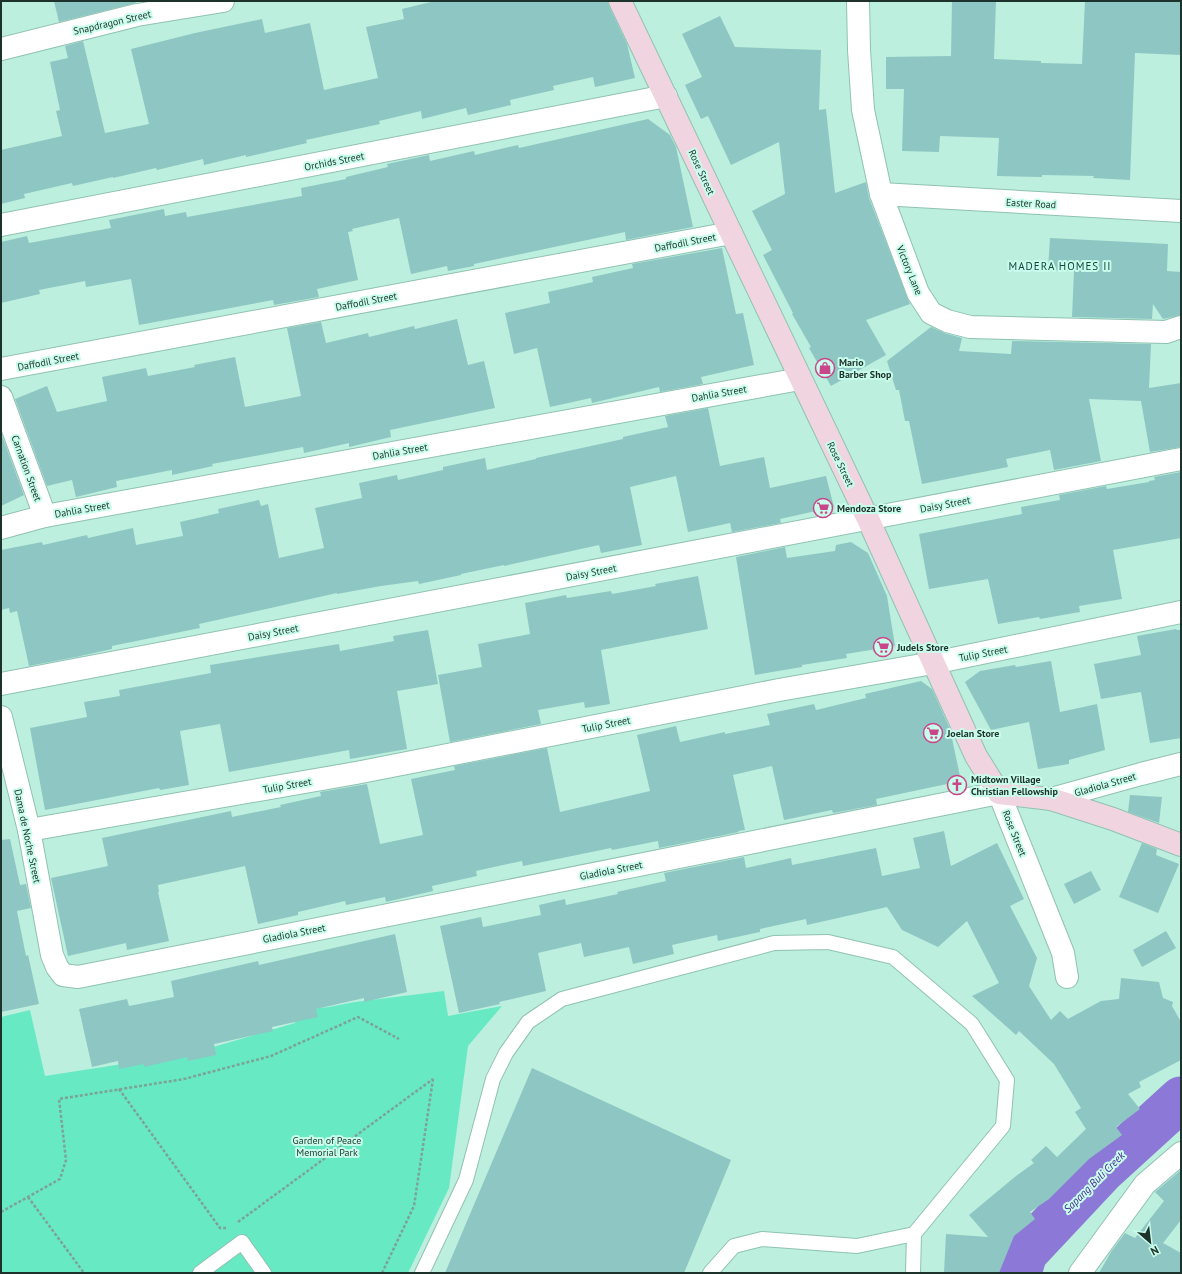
<svg xmlns="http://www.w3.org/2000/svg" width="1182" height="1274" font-family="'PT Sans',sans-serif">
  <rect width="100%" height="100%" fill="#bcefdd"/>
  <path fill="#67e9c4" d="M444,991L448,1016L502,1006L468,1046L449,1188L408,1273H1V1017L30,1010L45,1076L193,1053L295,1023L293,1011L329,1007L355,1002Z"/>
  <g fill="none" stroke-linecap="round" stroke-linejoin="round">
    <path stroke="#8c78d6" stroke-width="45" d="M1019,1273L1025,1253L1101,1172L1181,1099"/>
  </g>
  <g fill="#8ec6c3">
    <path d="M54,1H135L136,3L59,22Z"/>
    <path d="M435,1H608L609,6L627,44L635,78L595,87L593,77L553,86L554,90L510,100L511,105L468,115L466,108L422,119L421,111L379,121L380,124L306,140L307,143L246,157V155L204,165L203,159L157,170L156,168L113,178V177L73,186L72,183L24,194L25,198L1,204V150L62,136L56,111L60,110L50,62L68,58L65,46L83,41L105,133L149,124L131,49L195,33L262,19L265,33L310,23L324,90L378,78L366,27L404,19L402,9Z"/>
    <path d="M952,1H996L994,59L1041,61V63L1082,64L1085,1H1181V55L1135,53L1130,180L1093,178L1094,176L1042,175V177L997,176L999,138L940,136L939,152L902,151L904,89H886V57L951,56Z"/>
    <path d="M720,16L735,47L821,50L819,110L826,109L835,193L866,182L869,198L910,304L866,320L886,355L831,386L809,348L811,347L792,314L793,313L763,255L772,250L752,211L785,194L779,142L731,165L708,116L701,119L685,85L702,77L682,34Z"/>
    <path d="M648,119L670,135L676,147L693,227L626,240L625,232L474,264V266L448,271L447,266L411,274L399,218L352,229L353,231L348,232L358,280L317,289L319,297L274,305L273,300L139,325L131,279L86,287L85,281L39,290L40,294L1,303V242L27,236L29,243L111,228L109,220L164,209L165,216L186,212L187,217L302,196L301,188L346,179V177L388,167L387,164L429,155L430,161L474,151L475,155L518,145L519,148Z"/>
    <path d="M1050,238L1168,244L1167,271L1181,272V315L1163,319L1153,304L1152,319L1072,317L1074,271L1048,270Z"/>
    <path d="M722,248L736,314L743,313L754,365L701,377L703,384L660,392L659,387L592,403L591,398L550,407L537,348L514,354L505,313L550,303L548,292L593,282L592,277L633,268L632,264Z"/>
    <path d="M457,319L468,365L484,361L495,408L390,430L391,437L349,447V443L304,453L303,447L212,464L213,466L172,475V470L116,481L117,487L76,497L72,480L47,486L15,399L47,386L57,412L107,401L102,377L146,368L148,376L195,367L194,365L235,357L245,407L301,396L287,328L321,322L326,343L368,333L369,337L414,326L415,329Z"/>
    <path d="M931,327L944,333L962,338L959,351L1011,354L1012,341L1151,344L1149,388L1181,383V447L1150,452L1141,401L1089,399L1101,461L1054,470L1050,450L1006,459L1008,467L922,484L909,421H905L899,390H896L887,361Z"/>
    <path d="M708,408L720,466L764,457L770,488L826,476L834,507L780,519L781,523L732,532L730,523L688,532L676,476L630,487L642,545L601,553L599,545L504,566V565L461,574V575L419,584L418,581L381,586L337,594V593L199,624L200,628L112,646V649L76,657L29,666L17,611L10,613L9,608L1,610V550L42,542L43,545L87,535L88,538L133,528L136,545L183,536L180,522L219,513L218,509L259,500L261,506L268,504L279,558L324,548L315,508L362,498L359,483L397,475L398,480L443,470V467L485,458L487,470L536,459V458L623,439V437L668,427L665,416Z"/>
    <path d="M1,433L24,495L1,506Z"/>
    <path d="M1181,472V538L1113,550L1122,599L1079,606L1080,612L1040,619L1039,617L998,624L988,579L929,589L919,534L1022,514L1021,507L1060,500L1059,495L1106,486L1107,489L1149,482V481L1155,480L1154,477Z"/>
    <path d="M851,542L868,553L887,596L895,646L846,654L847,658L802,665V667L755,675L736,557L785,547L787,558L835,551L836,545Z"/>
    <path d="M698,576L708,629L601,650L610,704L585,708L584,702L538,710L541,724L450,742L438,675L482,667L478,644L530,634L525,603L566,595L567,598L611,591L612,594L656,586L655,584Z"/>
    <path d="M1176,629L1177,630H1181V738L1150,743L1141,692L1101,699L1094,664L1141,655L1137,636Z"/>
    <path d="M428,630L438,684L397,691L407,749L350,759L349,750L229,772L220,724L180,731L189,785L160,790L159,788L45,810L30,728L87,717L84,702L120,696L119,690L211,673L210,665L339,644L340,651L394,641L393,636Z"/>
    <path d="M1051,661L1060,712L1097,704L1105,750L1069,760V764L1038,769L1029,722L991,730L965,682L980,671L1015,665L1016,667Z"/>
    <path d="M921,681L932,689L950,729L961,781L876,799L877,805L833,813L832,810L784,820L772,766L733,775L745,830L738,831L739,832L659,848L658,841L612,850L611,848L523,866L522,861L476,871L477,876L432,886L433,891L386,902L385,897L346,905L345,901L298,912V915L258,924L245,866L158,885L159,892H158L169,941L127,950L126,943L68,956L51,878L108,866L102,838L231,811L232,817L281,807L280,805L321,796L320,792L367,784L380,844L423,835L411,779L455,770L454,766L547,748L560,812L650,791L637,735L676,726L680,742L725,732V734L770,725L767,714L814,704L816,710L866,698L865,694Z"/>
    <path d="M1130,795L1162,797L1159,823L1128,812Z"/>
    <path d="M944,831L951,866L997,843L1024,899L1010,906L1037,958L1029,986L1051,1020L1060,1011L1068,1019L1101,1001L1119,999L1121,978L1159,982L1163,998L1173,1002L1172,1006L1181,1022V1060L1139,1082L1141,1087L1128,1094L1140,1109L1116,1127L1122,1135L1089,1159L1049,1199L1030,1212L1035,1219L1014,1236L999,1273H944L946,1234L988,1237L969,1215L1016,1176L1034,1163L1031,1160L1046,1146L1057,1157L1086,1129L1075,1112L1081,1108L1054,1064L1019,1031L1016,1035L972,996L999,983L967,921L938,947L902,930L887,907L807,925L806,919L760,929V932L718,941L717,935L672,945L674,954L633,964L629,947L584,957L581,943L538,953L546,991L499,1002L500,1004L459,1013L440,926L481,917L483,927L541,915L539,905L565,899L566,905L618,894L617,892L666,881L664,873L744,857L746,868L791,858L792,865L876,848L882,876L920,868L913,838Z"/>
    <path d="M10,839L20,885L26,884L31,908L17,911L26,956L28,955L39,1004L1,1012V840Z"/>
    <path d="M1142,843L1157,849L1156,855L1179,864L1158,913L1119,897Z"/>
    <path d="M1091,871L1101,890L1074,904L1064,884Z"/>
    <path d="M1166,931L1176,948L1142,967L1133,950Z"/>
    <path d="M395,934L407,992L364,1002V998L316,1009L318,1017L272,1027L273,1031L214,1044L216,1055L188,1061L187,1057L144,1067V1064L119,1069L118,1061L92,1067L79,1009L127,999L129,1006L174,997L171,981L258,961L259,965Z"/>
    <path d="M532,1068L731,1160L684,1273H445Z"/>
    <path d="M1181,1170V1220L1163,1243L1181,1253V1273H1099L1111,1252L1125,1233L1135,1238L1164,1201L1155,1192Z"/>
  </g>
  <g fill="none" stroke-linecap="round" stroke-linejoin="round">
    <defs>
      <g id="lane">
        <path d="M200,1273L242,1242L264,1273"/>
        <path d="M422,1273L466,1180L493,1079L506,1053L528,1022L562,999L774,943L828,942L893,957L972,1024L1007,1080L1003,1126L914,1234L857,1246L762,1239L734,1246L710,1273"/>
        <path d="M913,1273L914,1234"/>
      </g>
      <g id="street">
        <path d="M858,1L859,50L863,110L881,194L918,293L931,313L947,321L970,327L1166,332L1181,327"/>
        <path d="M1,49L137,15L223,1"/>
        <path d="M881,194L1181,211"/>
        <path d="M1,225L666,96"/>
        <path d="M1,369L731,233"/>
        <path d="M1,397L45,516"/>
        <path d="M1,528L45,516L800,379"/>
        <path d="M1,684L1181,459"/>
        <path d="M1,717L29,830L52,955L57,967L63,975L78,977L999,793L1063,953L1067,977"/>
        <path d="M1051,799L1141,774L1181,764"/>
        <path d="M29,830L356,773L779,690L933,663L1181,612"/>
        <path d="M1080,1273L1145,1184L1181,1153"/>
      </g>
      <path id="secondary" d="M620,1L868,519L976,756L999,793L1051,799L1113,819L1181,845"/>
    </defs>
    <use href="#lane" stroke="#90c2b1" stroke-width="16"/>
    <use href="#street" stroke="#90c2b1" stroke-width="24"/>
    <use href="#secondary" stroke="#90c2b1" stroke-width="24"/>
    <g stroke="#7ca395" stroke-width="2.5" stroke-dasharray="3 2" stroke-linecap="butt">
      <path d="M119,1089L220,1228H226"/>
      <path d="M28,1197L84,1273"/>
      <path d="M1,1212L60,1179L66,1160L59,1099L184,1079L271,1056L358,1017L399,1039"/>
      <path d="M238,1222L433,1079"/>
      <path d="M382,1273L414,1206L433,1079"/>
    </g>
    <use href="#lane" stroke="#fff" stroke-width="14"/>
    <use href="#street" stroke="#fff" stroke-width="22"/>
    <use href="#secondary" stroke="#f0d5e1" stroke-width="22"/>
  </g>
  <defs>
    <symbol id="shop-ring" viewBox="-11 -11 22 22"><circle r="9.5" fill="#c9fdeb" stroke="#ca468a" stroke-width="1.5"/><path d="M-5-2.5h2.3a2.7 3.5 0 0 1 5.4 0H5L5.5 6h-11ZM-1.5-2.5h3a1.5 2.3 0 0 0-3 0Z" fill="#ca468a"/></symbol>
    <symbol id="supermarket-ring" viewBox="-11 -11 22 22"><circle r="9.5" fill="#c9fdeb" stroke="#ca468a" stroke-width="1.5"/><path d="M-6-5.5h2.5l.6 2H6L4.5 2H-2.5L-4.4-4H-6ZM-1.5 3.2a1.3 1.3 0 1 0 .1 0ZM3 3.2a1.3 1.3 0 1 0 .1 0Z" fill="#ca468a"/></symbol>
    <symbol id="church-ring" viewBox="-11 -11 22 22"><circle r="9.5" fill="#c9fdeb" stroke="#ca468a" stroke-width="1.5"/><path d="M-1.2-6h2.4v3.5h3.3v2.4h-3.3V6h-2.4V-.1h-3.3v-2.4h3.3Z" fill="#ca468a"/></symbol>
  </defs>
  <g fill-rule="evenodd">
    <use href="#shop-ring" x="814" y="357" width="22" height="22"/>
    <use href="#supermarket-ring" x="812" y="497" width="22" height="22"/>
    <use href="#supermarket-ring" x="872" y="636" width="22" height="22"/>
    <use href="#supermarket-ring" x="922" y="722" width="22" height="22"/>
    <use href="#church-ring" x="946" y="774" width="22" height="22"/>
  </g>
  <g text-anchor="middle" stroke-width="4" stroke-linejoin="round" paint-order="stroke">
    <g font-size="10" fill="#1d322b" stroke="#c9fdeb">
      <text transform="translate(112 22) rotate(-13)" y="4">Snapdragon Street</text>
      <text transform="translate(334 161) rotate(-11)" y="4">Orchids Street</text>
      <text transform="translate(702 172) rotate(65)" y="4">Rose Street</text>
      <text transform="translate(1031 203) rotate(3)" y="4">Easter Road</text>
      <text transform="translate(685 242) rotate(-11)" y="4">Daffodil Street</text>
      <text transform="translate(910 270) rotate(68)" y="4">Victory Lane</text>
      <text transform="translate(366 301) rotate(-11)" y="4">Daffodil Street</text>
      <text transform="translate(48 361) rotate(-11)" y="4">Daffodil Street</text>
      <text transform="translate(719 393) rotate(-10)" y="4">Dahlia Street</text>
      <text transform="translate(400 451) rotate(-10)" y="4">Dahlia Street</text>
      <text transform="translate(841 464) rotate(64)" y="4">Rose Street</text>
      <text transform="translate(27 468) rotate(70)" y="4">Carnation Street</text>
      <text transform="translate(945 504) rotate(-11)" y="4">Daisy Street</text>
      <text transform="translate(82 509) rotate(-10)" y="4">Dahlia Street</text>
      <text transform="translate(591 572) rotate(-11)" y="4">Daisy Street</text>
      <text transform="translate(273 632) rotate(-11)" y="4">Daisy Street</text>
      <text transform="translate(983 653) rotate(-11)" y="4">Tulip Street</text>
      <text transform="translate(606 724) rotate(-11)" y="4">Tulip Street</text>
      <text transform="translate(1105 784) rotate(-16)" y="4">Gladiola Street</text>
      <text transform="translate(287 785) rotate(-10)" y="4">Tulip Street</text>
      <text transform="translate(1015 833) rotate(68)" y="4">Rose Street</text>
      <text transform="translate(28 836) rotate(78)" y="4">Dama de Noche Street</text>
      <text transform="translate(611 870) rotate(-11)" y="4">Gladiola Street</text>
      <text transform="translate(294 933) rotate(-11)" y="4">Gladiola Street</text>
    </g>
    <g font-size="10" font-weight="bold" fill="#1d322b" stroke="#c9fdeb" text-anchor="start">
      <text x="839" y="366">Mario<tspan x="839" dy="12">Barber Shop</tspan></text>
      <text x="837" y="512">Mendoza Store</text>
      <text x="897" y="651">Judels Store</text>
      <text x="947" y="737">Joelan Store</text>
      <text x="971" y="783">Midtown Village<tspan x="971" dy="12">Christian Fellowship</tspan></text>
    </g>
    <g font-size="10" fill="#213a32" stroke="#c9fdeb">
      <text x="327" y="1144">Garden of Peace<tspan x="327" dy="12">Memorial Park</tspan></text>
    </g>
    <g font-size="11" letter-spacing="1" fill="#144639" stroke="#c9fdeb">
      <text x="1060" y="270">MADERA HOMES II</text>
    </g>
    <g font-size="11" font-style="italic" fill="#4a2594" stroke="#c9fdeb">
      <text transform="translate(1094 1182) rotate(-45)" y="4">Sapang Buli Creek</text>
    </g>
  </g>
  <rect width="1182" height="1274" fill="none" stroke="#1d322b" stroke-width="4"/>
  <g transform="translate(1150 1242) rotate(152)" stroke="#c9fdeb" stroke-width="3" paint-order="stroke">
  <path d="M0-3L7 15L0 10L-7 15Z" fill="#1d322b"/>
  <text y="-6" font-size="11" font-weight="bold" text-anchor="middle" fill="#1d322b">N</text>
  </g>
</svg>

§

Activity: Among the lines above, which hold the word "Gladiola"? Report each one.

Response to the exercise:
      <text transform="translate(1105 784) rotate(-16)" y="4">Gladiola Street</text>
      <text transform="translate(611 870) rotate(-11)" y="4">Gladiola Street</text>
      <text transform="translate(294 933) rotate(-11)" y="4">Gladiola Street</text>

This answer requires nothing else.